Employers also should be aware that some insurers do offer specialty policies designed to cover wage and hour claims.  These policies, however, frequently cover only defense costs and contain low limits of liability.  Furthermore, insurance companies often erroneously market such products on the premise that there is never wage and hour coverage under EPL policies.  Thus, although employers should consider whether such specialty coverage makes sense for their business, they should still preserve and, when necessary, exercise their right to pursue coverage under their EPL policies, which typically have higher limits.  The specialty policies also can differ materially from each other, so a careful review of any proposed policy language is warranted.

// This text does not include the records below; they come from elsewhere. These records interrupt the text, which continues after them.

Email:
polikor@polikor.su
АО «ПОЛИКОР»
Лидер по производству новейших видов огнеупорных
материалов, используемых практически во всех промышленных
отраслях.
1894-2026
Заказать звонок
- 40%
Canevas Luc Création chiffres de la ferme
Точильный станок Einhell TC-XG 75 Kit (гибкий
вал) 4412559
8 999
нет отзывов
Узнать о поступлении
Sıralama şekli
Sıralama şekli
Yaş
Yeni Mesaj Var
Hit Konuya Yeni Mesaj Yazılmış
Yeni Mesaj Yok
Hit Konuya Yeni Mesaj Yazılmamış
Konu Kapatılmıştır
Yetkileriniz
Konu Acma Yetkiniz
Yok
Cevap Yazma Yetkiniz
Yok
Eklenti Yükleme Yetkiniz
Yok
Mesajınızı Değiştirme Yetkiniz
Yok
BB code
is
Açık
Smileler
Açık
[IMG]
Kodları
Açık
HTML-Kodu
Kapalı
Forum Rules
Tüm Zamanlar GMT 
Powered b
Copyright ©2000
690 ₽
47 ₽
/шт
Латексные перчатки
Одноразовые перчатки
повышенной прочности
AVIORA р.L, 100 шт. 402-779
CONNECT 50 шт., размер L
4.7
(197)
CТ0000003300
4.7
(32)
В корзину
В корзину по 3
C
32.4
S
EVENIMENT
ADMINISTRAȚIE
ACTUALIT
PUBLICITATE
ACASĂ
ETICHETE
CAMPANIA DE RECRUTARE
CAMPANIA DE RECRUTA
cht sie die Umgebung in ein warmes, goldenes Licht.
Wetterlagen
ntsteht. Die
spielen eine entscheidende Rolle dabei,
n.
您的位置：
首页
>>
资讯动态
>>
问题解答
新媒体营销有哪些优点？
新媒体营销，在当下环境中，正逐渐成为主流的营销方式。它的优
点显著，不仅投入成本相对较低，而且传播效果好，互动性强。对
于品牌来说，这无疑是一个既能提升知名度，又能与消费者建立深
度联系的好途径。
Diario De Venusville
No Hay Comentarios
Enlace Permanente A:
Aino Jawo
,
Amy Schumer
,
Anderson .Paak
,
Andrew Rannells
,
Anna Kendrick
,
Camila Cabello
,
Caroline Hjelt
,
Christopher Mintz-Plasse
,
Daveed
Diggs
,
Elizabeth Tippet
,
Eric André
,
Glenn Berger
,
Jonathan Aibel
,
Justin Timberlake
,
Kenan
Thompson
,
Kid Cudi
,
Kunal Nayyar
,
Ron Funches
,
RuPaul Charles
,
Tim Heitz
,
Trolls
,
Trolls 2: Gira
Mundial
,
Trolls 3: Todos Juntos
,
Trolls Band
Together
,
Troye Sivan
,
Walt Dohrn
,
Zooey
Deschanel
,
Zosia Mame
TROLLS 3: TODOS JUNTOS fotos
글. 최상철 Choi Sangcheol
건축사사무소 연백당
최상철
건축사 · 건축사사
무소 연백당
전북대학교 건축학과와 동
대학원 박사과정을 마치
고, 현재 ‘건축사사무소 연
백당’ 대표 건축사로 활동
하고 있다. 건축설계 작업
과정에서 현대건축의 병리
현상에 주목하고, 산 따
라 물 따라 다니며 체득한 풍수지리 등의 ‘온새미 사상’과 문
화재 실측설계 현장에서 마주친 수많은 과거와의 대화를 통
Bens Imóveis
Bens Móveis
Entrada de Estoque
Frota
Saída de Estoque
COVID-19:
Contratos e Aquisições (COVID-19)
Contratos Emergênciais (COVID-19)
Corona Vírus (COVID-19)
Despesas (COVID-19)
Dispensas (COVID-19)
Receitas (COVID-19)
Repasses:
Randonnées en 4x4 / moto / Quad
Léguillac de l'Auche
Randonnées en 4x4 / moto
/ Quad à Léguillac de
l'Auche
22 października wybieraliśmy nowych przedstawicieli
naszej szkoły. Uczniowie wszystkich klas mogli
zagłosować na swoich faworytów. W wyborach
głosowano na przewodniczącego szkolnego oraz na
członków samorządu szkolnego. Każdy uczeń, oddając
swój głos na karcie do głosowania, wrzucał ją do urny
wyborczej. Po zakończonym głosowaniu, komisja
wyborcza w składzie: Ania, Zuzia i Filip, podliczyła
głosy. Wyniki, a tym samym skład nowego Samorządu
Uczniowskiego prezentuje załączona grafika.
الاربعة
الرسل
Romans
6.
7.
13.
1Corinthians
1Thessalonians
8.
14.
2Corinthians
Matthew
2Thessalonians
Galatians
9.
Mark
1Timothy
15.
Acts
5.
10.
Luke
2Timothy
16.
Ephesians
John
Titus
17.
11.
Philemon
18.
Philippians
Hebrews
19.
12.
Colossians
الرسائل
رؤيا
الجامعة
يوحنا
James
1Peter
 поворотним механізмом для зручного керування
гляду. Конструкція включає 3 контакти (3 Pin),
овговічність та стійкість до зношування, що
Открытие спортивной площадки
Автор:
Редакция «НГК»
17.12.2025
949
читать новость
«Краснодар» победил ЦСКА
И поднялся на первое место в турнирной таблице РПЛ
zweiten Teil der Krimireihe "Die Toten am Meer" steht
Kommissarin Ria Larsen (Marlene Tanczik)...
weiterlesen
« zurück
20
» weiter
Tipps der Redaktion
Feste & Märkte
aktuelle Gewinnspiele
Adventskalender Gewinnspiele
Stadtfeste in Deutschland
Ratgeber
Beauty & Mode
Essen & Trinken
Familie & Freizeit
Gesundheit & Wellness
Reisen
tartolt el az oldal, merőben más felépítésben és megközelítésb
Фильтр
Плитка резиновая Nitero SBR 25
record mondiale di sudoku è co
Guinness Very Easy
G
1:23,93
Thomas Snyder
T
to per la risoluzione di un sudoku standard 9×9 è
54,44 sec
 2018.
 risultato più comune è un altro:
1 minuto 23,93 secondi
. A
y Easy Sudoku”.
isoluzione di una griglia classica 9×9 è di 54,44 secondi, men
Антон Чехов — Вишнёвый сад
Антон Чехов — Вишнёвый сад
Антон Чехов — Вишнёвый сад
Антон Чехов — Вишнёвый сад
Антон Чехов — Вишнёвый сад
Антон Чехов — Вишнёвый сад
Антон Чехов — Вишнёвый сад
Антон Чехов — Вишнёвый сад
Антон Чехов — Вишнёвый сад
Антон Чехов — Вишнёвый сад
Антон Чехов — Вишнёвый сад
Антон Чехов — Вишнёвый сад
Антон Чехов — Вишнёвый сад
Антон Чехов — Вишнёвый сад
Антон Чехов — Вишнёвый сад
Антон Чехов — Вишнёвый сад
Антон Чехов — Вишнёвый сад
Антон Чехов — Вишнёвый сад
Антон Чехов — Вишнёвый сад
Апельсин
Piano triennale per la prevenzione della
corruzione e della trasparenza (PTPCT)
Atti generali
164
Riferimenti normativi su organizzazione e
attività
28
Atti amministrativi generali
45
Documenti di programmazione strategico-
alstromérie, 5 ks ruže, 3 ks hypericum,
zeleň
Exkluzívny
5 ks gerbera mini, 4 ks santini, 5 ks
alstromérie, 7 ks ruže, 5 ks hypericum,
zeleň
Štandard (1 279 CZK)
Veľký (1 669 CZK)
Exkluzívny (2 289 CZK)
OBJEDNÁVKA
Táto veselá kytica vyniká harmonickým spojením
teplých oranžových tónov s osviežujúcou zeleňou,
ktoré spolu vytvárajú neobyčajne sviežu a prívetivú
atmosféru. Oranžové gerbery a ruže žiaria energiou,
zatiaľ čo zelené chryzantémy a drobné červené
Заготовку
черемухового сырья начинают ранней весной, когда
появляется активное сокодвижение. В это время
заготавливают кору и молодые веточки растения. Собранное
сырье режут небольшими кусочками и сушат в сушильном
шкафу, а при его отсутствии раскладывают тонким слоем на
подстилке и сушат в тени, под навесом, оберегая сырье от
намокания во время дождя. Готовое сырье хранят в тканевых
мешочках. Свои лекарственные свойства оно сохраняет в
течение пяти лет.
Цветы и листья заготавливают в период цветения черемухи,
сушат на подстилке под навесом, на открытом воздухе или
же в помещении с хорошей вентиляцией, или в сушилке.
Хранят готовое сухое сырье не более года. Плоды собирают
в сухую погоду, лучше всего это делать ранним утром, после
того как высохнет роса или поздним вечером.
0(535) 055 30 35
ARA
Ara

Regardless of whether an employer is currently facing wage and hour claims, there are steps that all companies can take now to put themselves in the best position to potentially secure insurance coverage should the need arise.

First, collect, organize and safeguard all of the company’s policies.  This includes an effort to identify and obtain policies issued to other pertinent companies, such as predecessors and current or former affiliates of your company.

Second, consider having an insurance professional audit the organization’s insurance portfolio to confirm that the company has the most complete and cost-effective coverage available.

Third, if the company becomes aware of the possibility of a wage and hour lawsuit, or is actually served with one, it should, with rare exceptions, promptly notify its insurers.

In sum, the coverage provided by insurance policies for wage and hour lawsuits can be an extremely valuable corporate asset.  Companies can maximize the benefits of this asset by acting proactively now, and by being willing to question coverage denials from their insurers.